ROMA – Per Matteo Renzi, avere ottenuto per Federica Mogherini il posto di Commissario agli esteri dell’Unione Europea, Ldy Pesc, è un bel successo. Giustamente i giornali nell’insieme gliene danno atto. La si metta come si vuole ma Matteo Renzi è riuscito dove finora, il Governo italiano rappresentato da Berlusconi e anche la sinistra, alleata di Berlusconi, non sono mai riusciti.
Anche noi non ci credevamo: sembrava non tanto e non solo l’ennesima guasconata di Matteo Renzi, ma una nuova prova della capacità degli italiani di auto illudersi.
Massimo D’Alema c’è morto nel tentativo di diventare lui Mr. Pesc. Ancora di recente ci ha provato, quando le sorti della compagna di partito Federica Mogherini sembravano incerte. E Franco Frattini, il ministro degli Esteri che trascinò Berlusconi nello sciagurato assenso alla eliminazione di Gheddafi in Libia, non è riuscito a diventare segretario generale della Nato, nonostante tanta sbandierata certezza.
Finora, dopo Romano Prodi capo della Ue, nessun italiano è riuscito a occupare posti importanti fuori Italia. Gli italiani sono considerati poco seri, prendono gli incarichi internazionali come ripieghi delle trombature in Italia, appena possono scappano, come lo stesso Romano Prodi, che lasciò un anno prima per venire in Italia a fare il primo ministro, emulando un precedente che ancora gli altri ci rimproverano, quello di Franco Malfatti, che lasciò la carica di numero uno in Europa per venire a fare il ministro degli Esteri.
Una rondine non fa primavera e il successo Mogherini di Matteo Renzi non cancella il botto smosciato delle Riforme tanto annunciate quanto deludenti.
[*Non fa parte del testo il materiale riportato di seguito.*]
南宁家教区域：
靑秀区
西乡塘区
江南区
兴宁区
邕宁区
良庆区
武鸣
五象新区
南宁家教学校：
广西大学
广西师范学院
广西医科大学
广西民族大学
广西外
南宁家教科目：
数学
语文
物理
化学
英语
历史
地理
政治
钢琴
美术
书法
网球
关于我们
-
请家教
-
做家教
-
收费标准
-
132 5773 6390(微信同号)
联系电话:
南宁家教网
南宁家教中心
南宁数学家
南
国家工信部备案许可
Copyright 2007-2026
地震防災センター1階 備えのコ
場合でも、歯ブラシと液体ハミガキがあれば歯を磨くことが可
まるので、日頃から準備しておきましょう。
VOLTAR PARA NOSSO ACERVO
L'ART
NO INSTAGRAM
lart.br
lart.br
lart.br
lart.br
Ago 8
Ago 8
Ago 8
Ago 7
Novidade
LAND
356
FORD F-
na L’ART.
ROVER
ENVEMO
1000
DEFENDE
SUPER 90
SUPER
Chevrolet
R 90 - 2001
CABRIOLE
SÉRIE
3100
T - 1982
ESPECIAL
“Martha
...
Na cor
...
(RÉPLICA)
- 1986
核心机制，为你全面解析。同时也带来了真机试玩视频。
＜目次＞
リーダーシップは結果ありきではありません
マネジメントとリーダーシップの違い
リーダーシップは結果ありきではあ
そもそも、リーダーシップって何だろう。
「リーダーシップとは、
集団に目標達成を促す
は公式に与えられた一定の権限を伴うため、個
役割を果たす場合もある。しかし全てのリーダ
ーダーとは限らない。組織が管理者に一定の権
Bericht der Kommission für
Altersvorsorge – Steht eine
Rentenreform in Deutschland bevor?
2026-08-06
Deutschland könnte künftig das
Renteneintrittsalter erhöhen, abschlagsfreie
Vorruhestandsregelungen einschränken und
Ma è un segnale importante e non solo. Il passaggio di Federica Mogherini in Europa consentirà a Matteo Renzi di mettere al suo posto altra persona che rafforzi nel Governo la pattuglia dei suoi fedeli. Vista in ottica europea anche questa operazione è losca, perché tratta le cariche in Europa come ripostiglio.
Ma in ottica italiana vuole dire un passo avanti. Il Governo Renzi non è il Governo di Matteo Renzi ma il risultato di una serie di compromessi non solo con gli alleati Ncd e Scelta Civica ma anche all’interno del suo stesso partito, il Partito Democratico, del quale, al momento della formazione del Governo, Matteo Renzi era appena diventato segretario e quindi prima del risultato delle elezioni europee con un consenso personale a Renzi e non al Pd di oltre il 40 per cento dei voti.
Renzi combatte da solo contro tutti. Tutti diciamo e dicono che in Italia ci vorrebbe una rivoluzione, che bisognerebbe cambiare tutto. Alla prova dei fatti, tutto blocca tutto, tutti ci blocchiamo in un intreccio degno delle radici di un baobab.
Matteo Renzi ci sta provando. Per farcela non bastano i progetti, le idee. Anzi quelli meno li fai conoscere meno rischi di farli impallinare.
Servono uomini e voti, serve il controllo anche dei dettagli, perché nei dettagli spesso si nasconde il diavolo.
Sono regole elementari. Chiunque abbia esperienza di vita aziendale, da dirigente come da fattorino, sa che a ogni cambio di vertice seguono epurazioni anche sanguinose, operazioni degne dell’Isis, solo senza sangue fisico.
In politica è lo stesso, solo che il processo è più mediato, perché condizione preliminare è il consenso.
La ricerca del consenso implica ricerca di equilibri non sempre a livelli ideali. Il caso della Giustizia è un esempio. Costituisce un passo avanti su una serie di compromessi fra le diverse spinte, a volte anche minoritarie e discordanti dal sentire degli italiani comuni. Se si giudica l’insieme delle proposte di Matteo Renzi dal punto di vista degli interessi degli italiani e non di una parte o delle parti che del naufragio della Giustizia in Italia sono quanto meno concausa, il risultato è eccellente. Sarà un compromesso, ma è anche un grande passo avanti.
Robespierre riuscì a imporre per un periodo la sua volontà, ma durò poco e lui fece anche una brutta fine e alla fine venne Napoleone.